The task is remarkably bloodless, because Lau is not decapitating an actual patient. Rather, he works with a series of magnetic resonance images, and a few clicks of the mouse cleanly separates bone from brain.
“We draw a contour around the image so (the computer) recognizes the brain matter from the skull,” he said.
For the past quarter, Lau has been working for UCLA’s Laboratory of Neuro Imaging, established with the express goal of linking structure and function in one of the body’s most impenetrable organs.
“I checked the SRP (Student Research Program) Web site and lo and behold, there was an open slot,” he said. “I want to go into brain-computer interfacing, so I thought this would be a good introduction.”
His current work revolves around “the pipeline,” a network of computer programs that fully automate the analysis process. Once fed into the system, the scripts perform myriad actions on the image, including measuring the brain’s volume and inflating and halving its two hemispheres.
Lau’s rudimentary background in programming also came in handy when tasked to maintain the network.
“I bought a Mac over the summer and kind of got a basic understanding of UNIX,” he said. “When I told them I had programming experience, they started throwing some of these jobs at me.”

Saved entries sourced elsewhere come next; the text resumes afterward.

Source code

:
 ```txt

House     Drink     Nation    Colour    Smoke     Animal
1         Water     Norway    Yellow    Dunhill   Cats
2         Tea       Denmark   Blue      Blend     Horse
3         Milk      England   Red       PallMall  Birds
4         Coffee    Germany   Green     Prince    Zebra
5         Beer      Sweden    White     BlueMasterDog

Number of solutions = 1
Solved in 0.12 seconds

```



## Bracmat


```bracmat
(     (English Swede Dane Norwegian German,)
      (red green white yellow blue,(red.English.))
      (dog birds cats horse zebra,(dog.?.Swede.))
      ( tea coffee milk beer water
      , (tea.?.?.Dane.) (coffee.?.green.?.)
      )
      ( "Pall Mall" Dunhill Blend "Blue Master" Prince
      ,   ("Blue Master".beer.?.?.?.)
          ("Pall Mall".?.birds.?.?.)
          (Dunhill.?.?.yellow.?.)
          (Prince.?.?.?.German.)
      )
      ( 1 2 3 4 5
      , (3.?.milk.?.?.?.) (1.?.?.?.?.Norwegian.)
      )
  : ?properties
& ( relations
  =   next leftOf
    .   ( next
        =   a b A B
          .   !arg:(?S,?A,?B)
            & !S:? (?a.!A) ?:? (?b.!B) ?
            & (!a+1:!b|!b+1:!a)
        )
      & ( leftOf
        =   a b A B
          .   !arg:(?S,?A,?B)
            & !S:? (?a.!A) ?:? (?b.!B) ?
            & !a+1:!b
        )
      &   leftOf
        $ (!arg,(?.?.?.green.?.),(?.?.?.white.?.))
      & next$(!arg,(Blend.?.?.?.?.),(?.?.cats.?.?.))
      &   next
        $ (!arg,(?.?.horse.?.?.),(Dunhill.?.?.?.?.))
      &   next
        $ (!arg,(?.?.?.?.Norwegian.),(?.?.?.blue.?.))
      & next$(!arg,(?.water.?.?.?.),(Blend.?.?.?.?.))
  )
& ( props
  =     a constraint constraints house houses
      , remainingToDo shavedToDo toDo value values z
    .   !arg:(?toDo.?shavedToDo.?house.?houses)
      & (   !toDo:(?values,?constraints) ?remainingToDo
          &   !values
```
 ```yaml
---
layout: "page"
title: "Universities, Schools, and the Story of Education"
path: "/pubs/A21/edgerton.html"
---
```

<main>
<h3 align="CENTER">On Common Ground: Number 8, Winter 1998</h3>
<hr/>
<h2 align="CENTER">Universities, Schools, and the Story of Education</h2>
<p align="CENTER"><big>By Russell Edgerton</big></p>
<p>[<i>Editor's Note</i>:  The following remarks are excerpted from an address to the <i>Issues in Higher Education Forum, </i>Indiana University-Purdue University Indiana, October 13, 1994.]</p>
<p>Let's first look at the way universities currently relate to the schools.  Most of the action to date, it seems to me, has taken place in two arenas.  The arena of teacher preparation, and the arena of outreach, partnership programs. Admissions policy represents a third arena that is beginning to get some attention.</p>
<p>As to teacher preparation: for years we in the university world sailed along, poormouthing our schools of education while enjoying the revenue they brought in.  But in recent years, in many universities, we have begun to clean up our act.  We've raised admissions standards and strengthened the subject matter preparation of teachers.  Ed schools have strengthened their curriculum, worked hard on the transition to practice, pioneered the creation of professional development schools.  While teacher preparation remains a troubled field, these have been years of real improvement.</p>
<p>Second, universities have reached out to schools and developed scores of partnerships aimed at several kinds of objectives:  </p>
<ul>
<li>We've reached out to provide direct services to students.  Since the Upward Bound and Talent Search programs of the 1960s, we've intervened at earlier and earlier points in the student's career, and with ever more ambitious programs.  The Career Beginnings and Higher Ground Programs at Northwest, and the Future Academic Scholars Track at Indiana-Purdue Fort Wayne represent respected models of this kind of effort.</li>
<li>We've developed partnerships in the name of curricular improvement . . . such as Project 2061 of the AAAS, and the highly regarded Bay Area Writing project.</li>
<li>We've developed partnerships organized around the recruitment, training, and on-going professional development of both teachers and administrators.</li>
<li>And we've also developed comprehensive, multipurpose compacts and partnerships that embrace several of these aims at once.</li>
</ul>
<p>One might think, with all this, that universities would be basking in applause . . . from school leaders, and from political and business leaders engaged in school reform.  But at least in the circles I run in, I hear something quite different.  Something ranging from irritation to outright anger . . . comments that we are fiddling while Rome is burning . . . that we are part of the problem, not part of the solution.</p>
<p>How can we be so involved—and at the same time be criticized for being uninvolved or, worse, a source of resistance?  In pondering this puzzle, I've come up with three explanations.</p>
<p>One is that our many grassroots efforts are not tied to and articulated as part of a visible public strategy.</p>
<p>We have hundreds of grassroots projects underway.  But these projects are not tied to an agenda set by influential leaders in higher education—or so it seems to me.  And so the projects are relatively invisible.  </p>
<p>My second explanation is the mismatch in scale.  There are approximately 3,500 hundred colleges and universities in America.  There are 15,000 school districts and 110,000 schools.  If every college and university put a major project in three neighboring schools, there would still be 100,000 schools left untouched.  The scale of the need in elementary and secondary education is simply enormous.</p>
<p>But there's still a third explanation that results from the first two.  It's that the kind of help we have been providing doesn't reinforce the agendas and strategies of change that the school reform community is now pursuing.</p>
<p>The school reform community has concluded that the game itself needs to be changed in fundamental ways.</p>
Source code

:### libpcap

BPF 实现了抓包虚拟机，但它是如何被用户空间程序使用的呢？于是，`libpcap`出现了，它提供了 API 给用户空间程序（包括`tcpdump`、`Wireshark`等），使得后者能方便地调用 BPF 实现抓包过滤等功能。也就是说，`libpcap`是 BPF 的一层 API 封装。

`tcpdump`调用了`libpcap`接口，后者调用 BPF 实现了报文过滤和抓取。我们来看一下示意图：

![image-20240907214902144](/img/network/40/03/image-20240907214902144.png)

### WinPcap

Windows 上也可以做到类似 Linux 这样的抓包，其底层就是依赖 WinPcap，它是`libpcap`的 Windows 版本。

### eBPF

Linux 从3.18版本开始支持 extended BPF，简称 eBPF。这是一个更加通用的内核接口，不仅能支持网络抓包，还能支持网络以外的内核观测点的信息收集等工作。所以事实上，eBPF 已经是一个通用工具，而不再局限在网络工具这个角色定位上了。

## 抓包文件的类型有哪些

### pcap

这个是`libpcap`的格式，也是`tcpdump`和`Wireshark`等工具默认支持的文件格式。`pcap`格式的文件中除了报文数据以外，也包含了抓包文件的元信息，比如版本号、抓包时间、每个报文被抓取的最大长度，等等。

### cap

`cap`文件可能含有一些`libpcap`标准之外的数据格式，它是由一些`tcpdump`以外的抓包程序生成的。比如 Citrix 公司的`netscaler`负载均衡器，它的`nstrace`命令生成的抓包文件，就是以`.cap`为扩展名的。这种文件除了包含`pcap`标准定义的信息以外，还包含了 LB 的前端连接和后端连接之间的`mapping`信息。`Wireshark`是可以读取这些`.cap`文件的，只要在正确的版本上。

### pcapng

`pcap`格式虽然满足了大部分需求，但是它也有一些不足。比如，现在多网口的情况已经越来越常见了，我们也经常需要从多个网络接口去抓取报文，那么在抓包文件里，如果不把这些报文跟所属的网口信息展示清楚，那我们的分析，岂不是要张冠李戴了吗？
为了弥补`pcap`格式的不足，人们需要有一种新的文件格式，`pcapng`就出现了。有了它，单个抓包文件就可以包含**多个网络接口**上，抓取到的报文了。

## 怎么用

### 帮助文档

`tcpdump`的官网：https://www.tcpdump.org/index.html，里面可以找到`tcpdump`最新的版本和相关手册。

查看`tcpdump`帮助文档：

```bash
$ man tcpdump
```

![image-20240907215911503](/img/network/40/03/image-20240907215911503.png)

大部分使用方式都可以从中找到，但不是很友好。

The brain remains one of the least understood organs. As a nurse with clinical experience, Stacy Serber has seen its complexity firsthand.
“I have seen patients with damage to their Broca’s area (the section of the brain involving speech and language) who can’t talk, but we can make them sing (to communicate),” Serber said. “If you look at a heart, you can take it out and point out all the ventricles and blood vessels. But the brain is not as cut-and-dry with discretely oriented areas.”
Researchers are slowly beginning to draw associations between neurological conditions and physical brain features. Working in the same lab as Lau, fifth-year neuroscience student Sona Babakchanian is comparing MRIs of children whose mothers had substance abuse during pregnancy.
“We’re looking at the effects of prenatal methamphetamine and alcohol use on the fetus’ brain,” she said. “The first thing I did was delineate the corpus callosum (portion connecting the two cerebral hemispheres) in each scan, then compare them to each other and to a control (of a normal brain).”
Like most undergraduates pursuing research in the life sciences, both Lau and Babakchanian are considering futures in medicine. But their current projects still provide valuable experience.
“My career goals are medicine, but research is also something I really enjoy,” Babakchanian said. “There are so many things we still don’t know about neuroscience.”